Once you reach the line with "касс. исп. 01.04.2023: 7969.56 -> 7969.5" in the material below, copy each line exactly up to and including the line with "60: 36.53 -> 38.01", and skip the pictures.

* [Data shown]
*** Begin section ***
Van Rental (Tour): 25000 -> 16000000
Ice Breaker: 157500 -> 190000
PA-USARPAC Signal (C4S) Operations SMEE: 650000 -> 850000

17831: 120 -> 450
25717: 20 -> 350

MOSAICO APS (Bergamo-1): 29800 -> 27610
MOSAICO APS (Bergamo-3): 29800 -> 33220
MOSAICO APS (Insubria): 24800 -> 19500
*** End section ***
*** Begin section ***
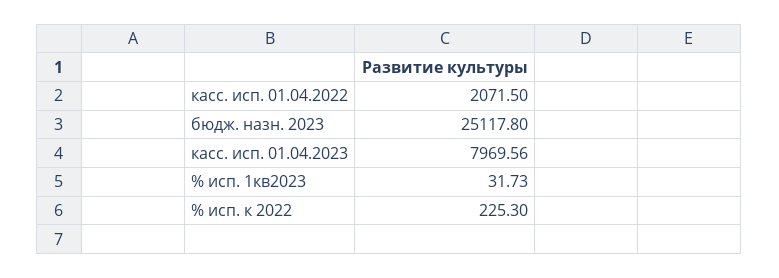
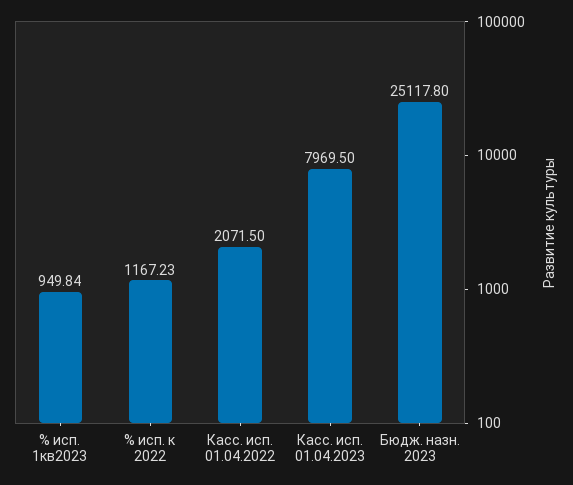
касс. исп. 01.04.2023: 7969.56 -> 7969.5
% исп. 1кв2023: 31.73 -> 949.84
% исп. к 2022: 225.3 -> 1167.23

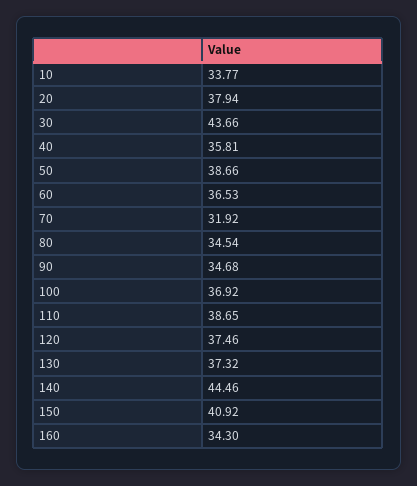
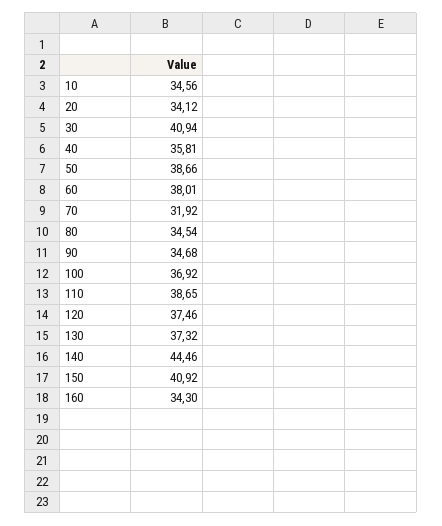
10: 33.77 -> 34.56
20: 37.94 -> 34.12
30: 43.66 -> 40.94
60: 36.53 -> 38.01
*** End section ***
* [Expected answer]
касс. исп. 01.04.2023: 7969.56 -> 7969.5
% исп. 1кв2023: 31.73 -> 949.84
% исп. к 2022: 225.3 -> 1167.23

10: 33.77 -> 34.56
20: 37.94 -> 34.12
30: 43.66 -> 40.94
60: 36.53 -> 38.01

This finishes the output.